The Honeymoon Temptation

This post is a continuation of a series of posts built on Ron Rolheiser’s book Sacred Fire, which focuses on what he describes as the 2nd or mature stage of discipleship with Jesus, often entered into during the ages of 25 to 45 or so.


Today we’ll look at another pitfall in this 2nd stage of discipleship following last week’s look at pride and faux humility.

Often what delivers you into the stage of mature discipleship is the willingness to enter into life-long commitments. These are the years of building a life, often with few breaks. It can often feel like a battle of attrition and endurance. Responsibilities continue to increase.

While much of life’s previous stage is the search and longing for giving and receiving love and commitment, following the honeymoon of this search reaching a culmination can feel like a letdown. Life becomes a grind, or worse, boring.

Initially, these long-term commitments such as marriage, vocation, church community, and friendship carry with them fresh newness, followed by the inevitable letdown. The long-haul reality of these commitments can come across as lifeless compared to the honeymoon period. On this Rolheiser says:

“One of the demons that we must wrestle with after we have made lifelong commitments is the powerful temptation to experience yet another honeymoon. Infidelity in marriage, among other things, is often triggered by this temptation” (70).

I’ve had several month-long (or sometimes longer) battles of apathy following the ending of what I looked back on as a honeymoon period. The job was no longer gratifying enough. The church wasn’t cool enough. The friendships were becoming forced. The butterflies were gone. I was ready for something new, but I knew my commitments were not short-term, I could not give them up. In some ways I felt stuck, in other ways I had an opportunity to embrace this new way of loving.

Of course, honeymoons aren’t bad in and of themselves. Honeymoons, whether literal or figurative, allow us to quickly establish trust and intimacy with others. But often the intense emotions of love are about the emotion itself. The allure of another honeymoon can quickly unravel the long-built commitments that gave life stability and purpose.

Famously, David knows this lesson all too well. He not only chose to stay home from battle, but in his boredom he allowed his eyes to wander. The love he longed for was a rush of blood and a quickening heartbeat, not the covenant he had established with another.

Yes, it’s true, “Honeymoons are stimulating, but we go home from them. Home might bring its security and comforts, but it cannot match the excitement of a honeymoon, especially during some of its most duty-bound seasons” (75).

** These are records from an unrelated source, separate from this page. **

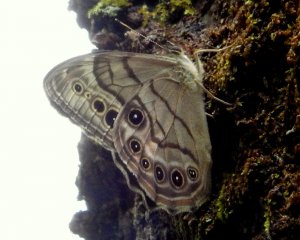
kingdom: Animalia
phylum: Arthropoda
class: Insecta
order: Lepidoptera
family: Nymphalidae
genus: Lethe
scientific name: Lethe anthedon
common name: Northern Pearly-Eye
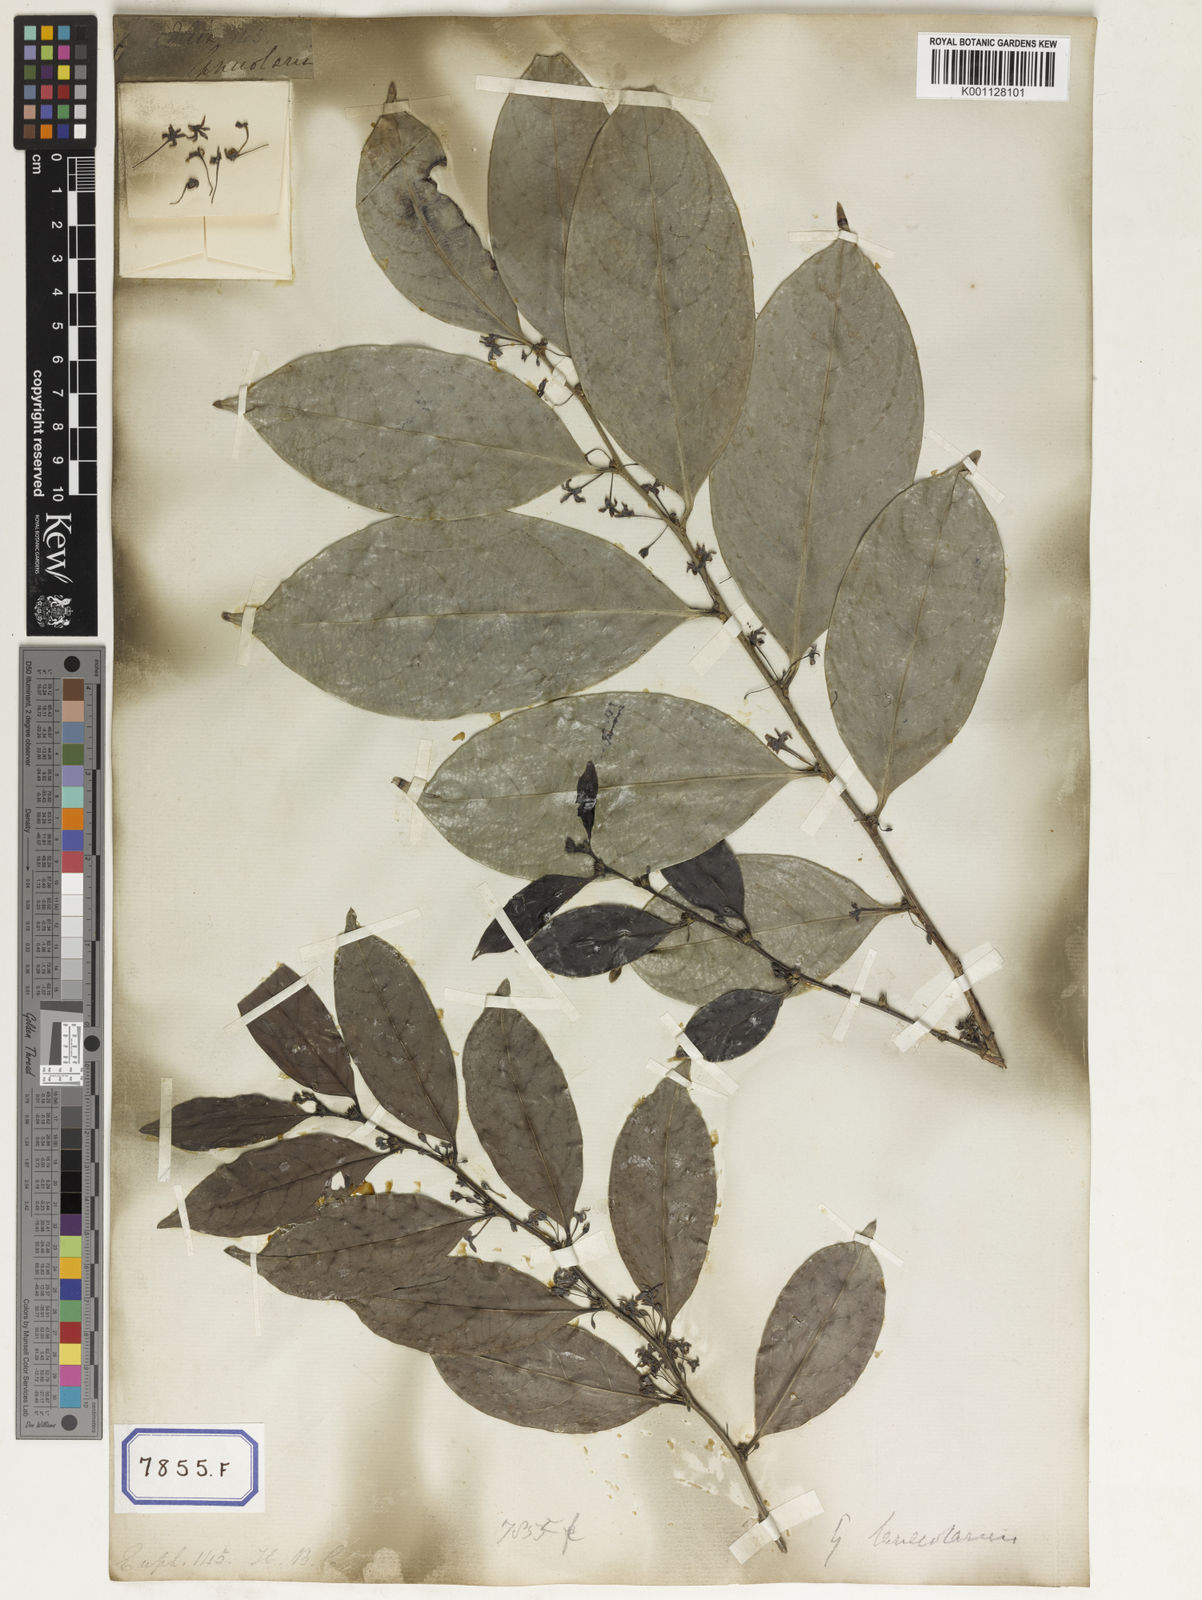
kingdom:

It seems to me what needs recalibrating is the way we understand love. If love is sweaty palms, a racing heartbeat, and butterflies, we’ll make short-term flippant commitments that are ultimately about us, not others. But if love is a commitment, the regularity of giving yourself to another, love can grow and mature over the course of years and decades.

Don’t give in to the 2nd honeymoon temptation, because honeymoons always come home.